The US space agency said Tuesday it is preparing to launch a satellite to observe levels of salt on the surface of the world's oceans and how changes in salinity may be linked to future climate.

The June 9 launch of Aquarius/SAC-D comes three months after NASA lost Glory, a 424-million-dollar Earth-observing satellite that failed to separate properly from its rocket launcher and plunged into the ocean.

The orbiting science instrument will aim to map the entire open ocean every seven days from its position 408 miles (657 kilometers) above Earth, producing monthly estimates that show how salt levels change over time and location.

"There are vast tracts of the ocean where salinity has never been collected, ever," said Eric Lindstrom, Aquarius program scientist at NASA, describing the high level of precision expected from the mission.

"We are going to be sampling the whole planet in one week," he told reporters.

While a European satellite was launched in 2009 to measure soil moisture and ocean salinity, the Aquarius/SAC-D is a global collaboration -- with partner Argentina as well as France, Brazil, Canada and Italy -- that will add to scientists' knowledge of the oceans in novel ways.

"Aquarius will map global variations in salinity in unprecedented detail, leading to new discoveries that will improve our ability to predict future climate," said principal investigator Gary Lagerloef of the Earth & Space Research in Seattle, Washington.

Scientists from the European Space Agency who launched the Soil Moisture and Ocean Salinity (SMOS) mission have been working in parallel and sometimes in partnership with NASA and Argentina's space agency, Comision Nacional de Actividades Espaciales (CONAE) as the two separate missions took shape, he said.

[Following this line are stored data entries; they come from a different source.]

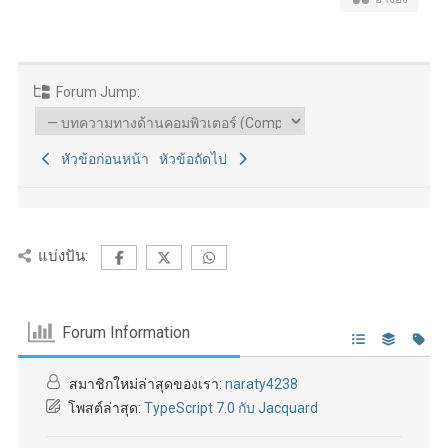
Forum Jump:
หัวข้อก่อนหน้า
หัวข้อถัดไป
แบ่งปัน:
Forum Information
สมาชิกใหม่ล่าสุดของเรา:
naraty4238
โพสต์ล่าสุด:
TypeScript 7.0 กับ Jacquard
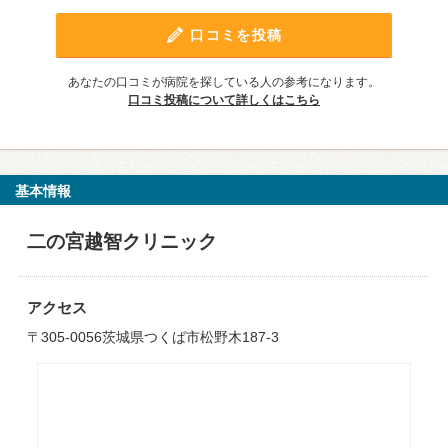
口コミを投稿
あなたの口コミが病院を探している人の参考になります。
口コミ投稿について詳しくはこちら
基本情報
二の宮越智クリニック
アクセス
〒305-0056茨城県つくば市松野木187-3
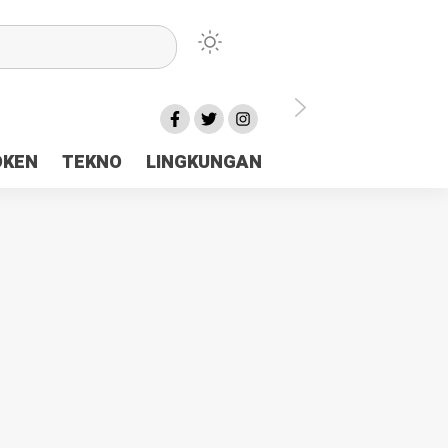
lu Ceria Tanah Papua
OKEN
TEKNO
LINGKUNGAN
aerah Rp23 Miliar Disorot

SMOS is a dual-purpose mission whose main focus is soil moisture, while Aquarius is aimed primarily at measuring ocean salinity, which plays a key role in exchanges of water and heat in the atmosphere.

"It has been a strong cooperative effort," said Lagerloef. "Once we have both of these missions in orbit, we will compare results, we will intercalibrate them," he told reporters.

"We will do a lot of things cooperatively to provide the best information about ocean surface salinity to the scientific community that we possibly can."

The satellite observatory is also to carry seven additional instruments to "collect environmental data for a wide range of applications, including studies of natural hazards, air quality, land processes and epidemiology," NASA said.